Set every entry below down once more, exactly as it stands, without images.
Listed entries: Begin
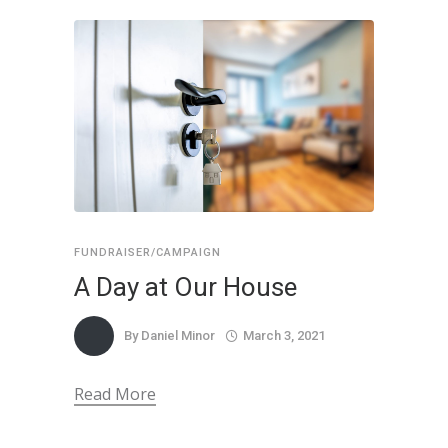
FUNDRAISER/CAMPAIGN
A Day at Our House
By
Daniel Minor
March 3, 2021
Read More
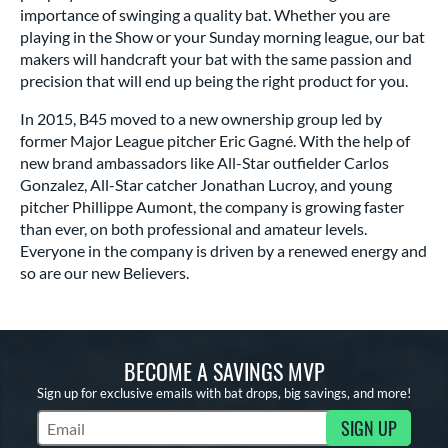
importance of swinging a quality bat. Whether you are
playing in the Show or your Sunday morning league, our bat
makers will handcraft your bat with the same passion and
precision that will end up being the right product for you.
In 2015, B45 moved to a new ownership group led by
former Major League pitcher Eric Gagné. With the help of
new brand ambassadors like All-Star outfielder Carlos
Gonzalez, All-Star catcher Jonathan Lucroy, and young
pitcher Phillippe Aumont, the company is growing faster
than ever, on both professional and amateur levels.
Everyone in the company is driven by a renewed energy and
so are our new Believers.
BECOME A SAVINGS MVP
Sign up for exclusive emails with bat drops, big savings, and more!
SIGN UP
Subscribe to Marketing Updates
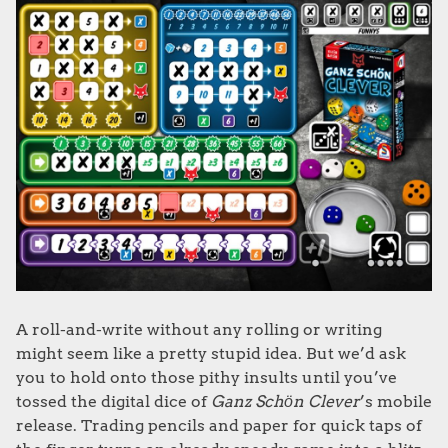
A roll-and-write without any rolling or writing
might seem like a pretty stupid idea. But we’d ask
you to hold onto those pithy insults until you’ve
tossed the digital dice of
Ganz Schӧn Clever
’s mobile
release. Trading pencils and paper for quick taps of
Listed entries: End
-- Answer to the problem --
FUNDRAISER/CAMPAIGN
A Day at Our House
By
Daniel Minor
March 3, 2021
Read More
importance of swinging a quality bat. Whether you are
playing in the Show or your Sunday morning league, our bat
makers will handcraft your bat with the same passion and
precision that will end up being the right product for you.
In 2015, B45 moved to a new ownership group led by
former Major League pitcher Eric Gagné. With the help of
new brand ambassadors like All-Star outfielder Carlos
Gonzalez, All-Star catcher Jonathan Lucroy, and young
pitcher Phillippe Aumont, the company is growing faster
than ever, on both professional and amateur levels.
Everyone in the company is driven by a renewed energy and
so are our new Believers.
BECOME A SAVINGS MVP
Sign up for exclusive emails with bat drops, big savings, and more!
SIGN UP
Subscribe to Marketing Updates
A roll-and-write without any rolling or writing
might seem like a pretty stupid idea. But we’d ask
you to hold onto those pithy insults until you’ve
tossed the digital dice of
Ganz Schӧn Clever
’s mobile
release. Trading pencils and paper for quick taps of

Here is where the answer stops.